Constructed aggregate docstore with 1838 chunks


In [9]:
llm = ChatNVIDIA(model="ai-nemotron-4-340b-instruct") | StrOutputParser()
convstore = default_FAISS()

### 第七步，构建RAG 链

* 自动对话存储：save_memory_and_get_output函数允许向我们的对话添加新条目


* doc2str:将文本分块转换成上下文字符串格式输出。


* prompt提示和结构。
  
* 构建retrieval_chain
  
* 设置对话生成函数chat_gen()

In [10]:
doc_names_string = "\n"
for doc_name in docs_name:
    doc_names_string += doc_name+"\n"
    
def save_memory_and_get_output(d, vstore):
    """Accepts 'input'/'output' dictionary and saves to convstore"""
    vstore.add_texts([
        f"User previously responded with {d.get('input')}",
        f"Agent previously responded with {d.get('output')}"
    ])
    return d.get('output')

initial_msg = (
    "Hello! I am a document chat agent here to help the user!"
    f" I have access to the following documents: {doc_names_string}\n\nHow can I help you?"
)

chat_prompt = ChatPromptTemplate.from_messages([("system",
    "You are a document chatbot. Help the user as they ask questions about documents."
    " User messaged just asked: {input}\n\n"
    " From this, we have retrieved the following potentially-useful info: "
    " Conversation History Retrieval:\n{history}\n\n"
    " Document Retrieval:\n{context}\n\n"
    " (Answer only from retrieval. Only cite sources that are used. Make your response conversational.Reply must more than 100 words)"
), ('user', '{input}')])

## Utility Runnables/Methods
def RPrint(preface=""):
    """Simple passthrough "prints, then returns" chain"""
    def print_and_return(x, preface):
        print(f"{preface}{x}")
        return x
    return RunnableLambda(partial(print_and_return, preface=preface))

def docs2str(docs, title="Document"):
    """Useful utility for making chunks into context string.
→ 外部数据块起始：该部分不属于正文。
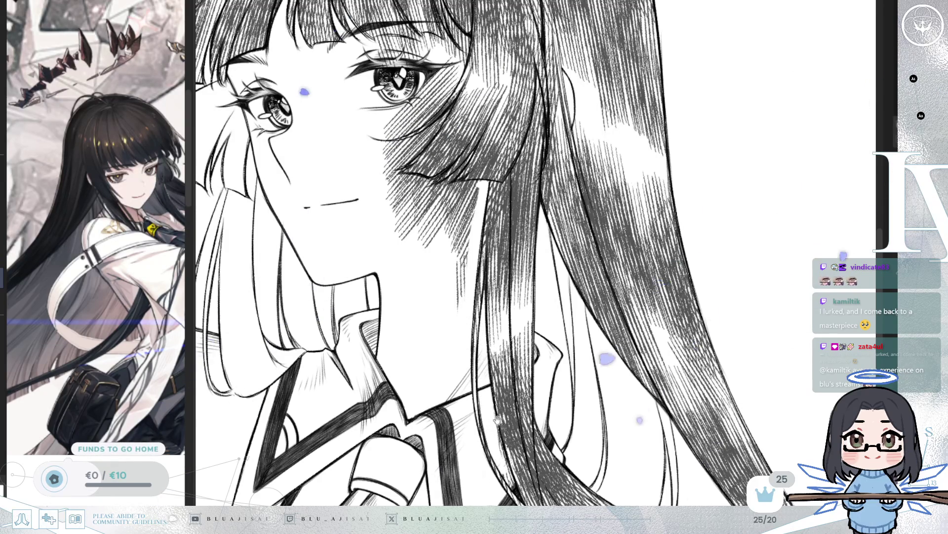
{"action": "left_click_drag", "start_coordinate": [499, 438], "coordinate": [478, 258]}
Optional, but useful"""
    out_str = ""
    for doc in docs:
        doc_name = getattr(doc, 'metadata', {}).get('Title', title)
        if doc_name:
            out_str += f"[Quote from {doc_name}] "
        out_str += getattr(doc, 'page_content', str(doc)) + "\n"
    return out_str

## 将较长的文档重新排序到输出文本的中心， RunnableLambda在链中运行无参自定义函数 ，长上下文重排序（LongContextReorder）
long_reorder = RunnableLambda(LongContextReorder().transform_documents)

retrieval_chain = (
    {'input' : (lambda x: x)}
    | RunnableAssign({'history' : itemgetter('input') | convstore.as_retriever() | long_reorder | docs2str})
    | RunnableAssign({'context' : itemgetter('input') | docstore.as_retriever()  | long_reorder | docs2str})
    | RPrint()
)
stream_chain = chat_prompt | llm

def chat_gen(message, history=[], return_buffer=True):
    buffer = ""
    ##首先根据输入的消息进行检索
    retrieval = retrieval_chain.invoke(message)
    line_buffer = ""

    ## 然后流式传输stream_chain的结果
    for token in stream_chain.stream(retrieval):
        buffer += token
        ## 优化信息打印的格式
        if not return_buffer:
            line_buffer += token
            if "\n" in line_buffer:
                line_buffer = ""
            if ((len(line_buffer)>84 and token and token[0] == " ") or len(line_buffer)>100):
                line_buffer = ""
                yield "\n"
                token = "  " + token.lstrip()
        yield buffer if return_buffer else token

    ##最后将聊天内容保存到对话内存缓冲区中
    save_memory_and_get_output({'input':  message, 'output': buffer}, convstore)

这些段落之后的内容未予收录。